* _可用数据_
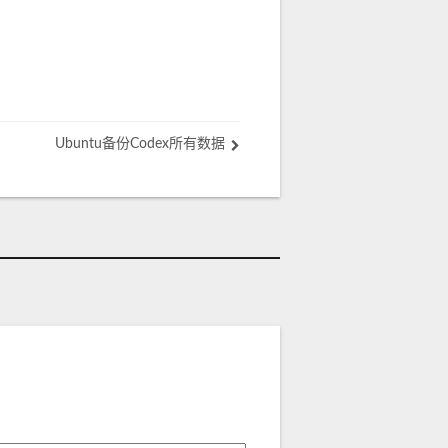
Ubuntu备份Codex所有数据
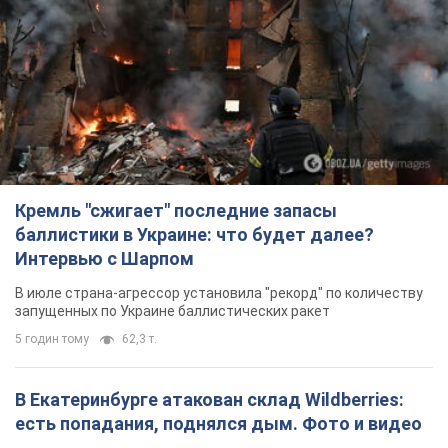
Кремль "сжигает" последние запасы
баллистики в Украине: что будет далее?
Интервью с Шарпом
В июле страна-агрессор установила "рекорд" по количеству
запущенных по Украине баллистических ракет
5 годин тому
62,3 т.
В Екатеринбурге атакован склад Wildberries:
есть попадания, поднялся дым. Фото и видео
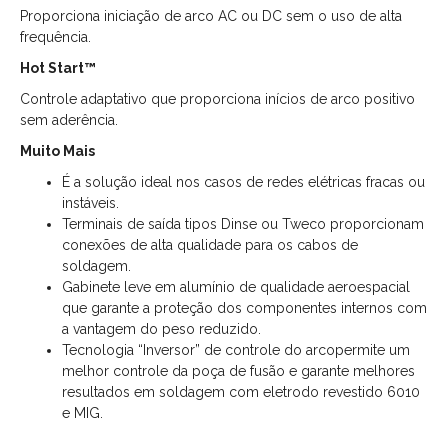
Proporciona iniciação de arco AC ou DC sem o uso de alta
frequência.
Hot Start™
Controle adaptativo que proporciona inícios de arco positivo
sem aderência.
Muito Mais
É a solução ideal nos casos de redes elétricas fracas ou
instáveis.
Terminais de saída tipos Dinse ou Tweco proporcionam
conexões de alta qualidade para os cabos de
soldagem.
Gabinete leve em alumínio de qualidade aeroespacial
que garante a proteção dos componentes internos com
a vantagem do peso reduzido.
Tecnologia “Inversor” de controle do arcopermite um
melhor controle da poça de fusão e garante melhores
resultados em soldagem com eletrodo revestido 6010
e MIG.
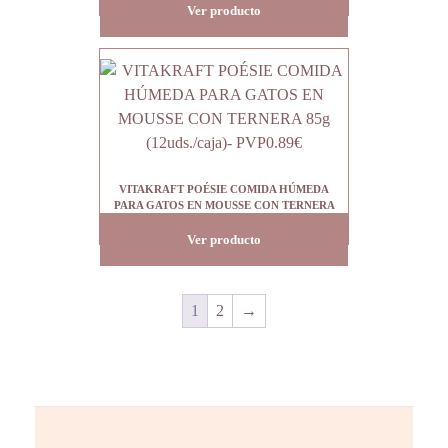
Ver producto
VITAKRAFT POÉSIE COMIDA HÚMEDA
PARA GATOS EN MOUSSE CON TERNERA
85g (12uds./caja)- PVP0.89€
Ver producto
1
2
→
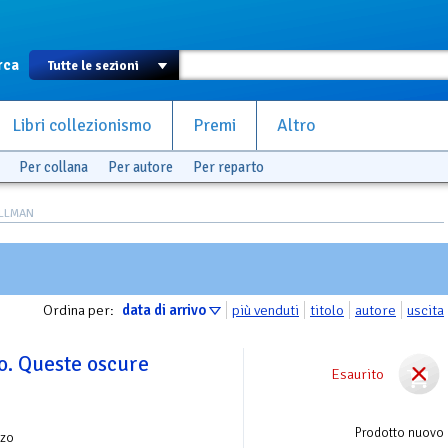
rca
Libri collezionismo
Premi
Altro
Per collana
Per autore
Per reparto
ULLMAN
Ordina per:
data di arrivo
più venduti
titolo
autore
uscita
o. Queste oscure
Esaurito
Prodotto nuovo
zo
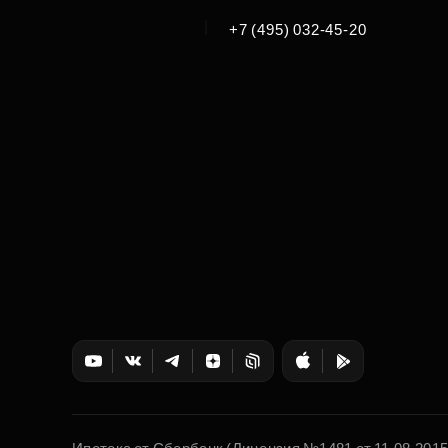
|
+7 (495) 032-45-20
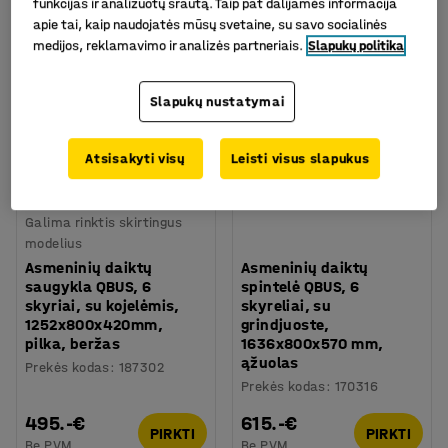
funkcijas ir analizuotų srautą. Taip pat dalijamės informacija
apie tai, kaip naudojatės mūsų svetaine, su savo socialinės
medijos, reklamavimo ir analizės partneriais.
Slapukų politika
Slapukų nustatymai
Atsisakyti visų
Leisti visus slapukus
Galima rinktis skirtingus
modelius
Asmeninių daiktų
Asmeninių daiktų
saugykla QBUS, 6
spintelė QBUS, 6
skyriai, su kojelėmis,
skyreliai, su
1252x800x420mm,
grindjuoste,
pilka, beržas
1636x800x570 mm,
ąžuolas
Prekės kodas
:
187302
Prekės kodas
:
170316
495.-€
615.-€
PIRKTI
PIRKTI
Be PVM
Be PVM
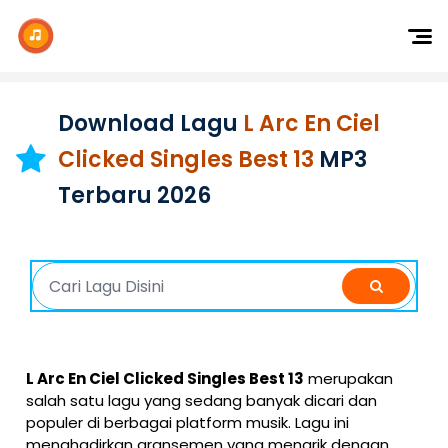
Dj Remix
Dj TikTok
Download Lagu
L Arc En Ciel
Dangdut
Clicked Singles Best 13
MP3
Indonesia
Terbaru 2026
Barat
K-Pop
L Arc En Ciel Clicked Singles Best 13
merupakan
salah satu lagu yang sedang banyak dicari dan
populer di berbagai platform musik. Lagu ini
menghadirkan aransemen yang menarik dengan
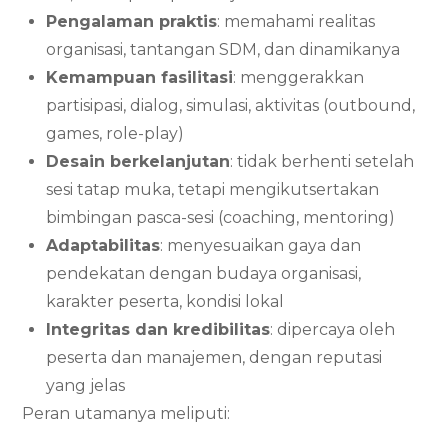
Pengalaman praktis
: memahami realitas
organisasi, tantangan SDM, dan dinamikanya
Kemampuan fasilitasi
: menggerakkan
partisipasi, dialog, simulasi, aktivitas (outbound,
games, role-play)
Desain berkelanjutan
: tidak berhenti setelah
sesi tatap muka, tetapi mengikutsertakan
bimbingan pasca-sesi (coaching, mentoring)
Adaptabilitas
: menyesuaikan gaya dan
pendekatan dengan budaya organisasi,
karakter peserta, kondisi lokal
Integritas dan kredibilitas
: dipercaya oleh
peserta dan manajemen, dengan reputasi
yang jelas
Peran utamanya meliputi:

--

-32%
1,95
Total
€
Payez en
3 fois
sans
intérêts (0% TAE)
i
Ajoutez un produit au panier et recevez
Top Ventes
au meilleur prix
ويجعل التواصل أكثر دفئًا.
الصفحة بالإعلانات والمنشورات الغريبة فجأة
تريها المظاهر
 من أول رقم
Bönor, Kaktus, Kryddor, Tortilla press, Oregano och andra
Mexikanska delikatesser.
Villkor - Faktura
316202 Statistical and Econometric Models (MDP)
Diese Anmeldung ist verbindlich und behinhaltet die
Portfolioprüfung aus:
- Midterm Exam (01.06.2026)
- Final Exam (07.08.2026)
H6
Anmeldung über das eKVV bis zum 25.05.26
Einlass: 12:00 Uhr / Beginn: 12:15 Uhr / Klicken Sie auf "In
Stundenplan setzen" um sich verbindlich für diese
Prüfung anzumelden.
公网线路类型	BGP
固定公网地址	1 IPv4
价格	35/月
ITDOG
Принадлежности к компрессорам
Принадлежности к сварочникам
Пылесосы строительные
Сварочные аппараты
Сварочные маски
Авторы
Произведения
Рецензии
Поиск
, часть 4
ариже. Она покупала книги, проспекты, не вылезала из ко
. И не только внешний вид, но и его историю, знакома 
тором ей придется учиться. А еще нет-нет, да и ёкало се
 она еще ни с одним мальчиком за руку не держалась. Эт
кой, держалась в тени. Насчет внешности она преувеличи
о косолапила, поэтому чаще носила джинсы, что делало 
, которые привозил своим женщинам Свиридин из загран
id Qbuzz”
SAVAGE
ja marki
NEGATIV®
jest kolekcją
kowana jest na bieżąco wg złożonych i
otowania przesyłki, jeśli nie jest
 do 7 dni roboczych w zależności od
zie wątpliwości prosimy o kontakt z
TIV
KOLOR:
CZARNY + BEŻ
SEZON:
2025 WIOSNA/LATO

---

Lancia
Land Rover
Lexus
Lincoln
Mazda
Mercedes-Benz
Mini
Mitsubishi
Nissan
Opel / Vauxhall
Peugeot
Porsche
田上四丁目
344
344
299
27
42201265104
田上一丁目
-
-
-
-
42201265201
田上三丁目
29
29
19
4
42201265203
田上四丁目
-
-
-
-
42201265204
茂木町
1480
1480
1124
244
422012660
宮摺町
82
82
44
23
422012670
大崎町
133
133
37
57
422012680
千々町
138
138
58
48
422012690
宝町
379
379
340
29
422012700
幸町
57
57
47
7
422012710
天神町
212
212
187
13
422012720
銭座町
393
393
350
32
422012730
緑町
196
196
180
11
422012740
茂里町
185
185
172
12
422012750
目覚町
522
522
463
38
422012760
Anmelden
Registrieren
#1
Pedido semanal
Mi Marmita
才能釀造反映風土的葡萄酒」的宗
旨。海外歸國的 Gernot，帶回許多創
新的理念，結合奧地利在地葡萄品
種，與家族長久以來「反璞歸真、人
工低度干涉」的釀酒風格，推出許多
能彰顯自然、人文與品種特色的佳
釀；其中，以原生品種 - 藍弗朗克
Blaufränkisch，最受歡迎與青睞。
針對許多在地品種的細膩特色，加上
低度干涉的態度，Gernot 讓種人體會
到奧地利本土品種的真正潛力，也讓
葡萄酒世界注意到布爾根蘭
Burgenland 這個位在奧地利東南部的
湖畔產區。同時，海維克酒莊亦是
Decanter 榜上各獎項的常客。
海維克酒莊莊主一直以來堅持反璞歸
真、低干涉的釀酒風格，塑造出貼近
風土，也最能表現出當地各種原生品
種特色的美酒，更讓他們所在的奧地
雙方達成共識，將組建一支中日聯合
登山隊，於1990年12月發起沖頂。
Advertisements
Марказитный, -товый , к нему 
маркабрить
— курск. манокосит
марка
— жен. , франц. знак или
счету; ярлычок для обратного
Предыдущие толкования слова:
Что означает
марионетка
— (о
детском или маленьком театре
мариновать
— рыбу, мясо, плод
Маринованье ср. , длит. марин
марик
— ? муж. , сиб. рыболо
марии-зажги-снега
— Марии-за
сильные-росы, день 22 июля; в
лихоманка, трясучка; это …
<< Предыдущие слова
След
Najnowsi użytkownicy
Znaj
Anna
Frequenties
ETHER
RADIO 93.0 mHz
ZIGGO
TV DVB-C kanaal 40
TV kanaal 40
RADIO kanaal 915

* _生成内容_
请逐字输出记录里从含“Ubuntu备份Codex所有数据”的那一行到含“есть попадания, поднялся дым. Фото и видео”的那一行，首尾两行都算在内，其余内容不要输出，图片也不要列入。

* _练习结果_
Ubuntu备份Codex所有数据
Кремль "сжигает" последние запасы
баллистики в Украине: что будет далее?
Интервью с Шарпом
В июле страна-агрессор установила "рекорд" по количеству
запущенных по Украине баллистических ракет
5 годин тому
62,3 т.
В Екатеринбурге атакован склад Wildberries:
есть попадания, поднялся дым. Фото и видео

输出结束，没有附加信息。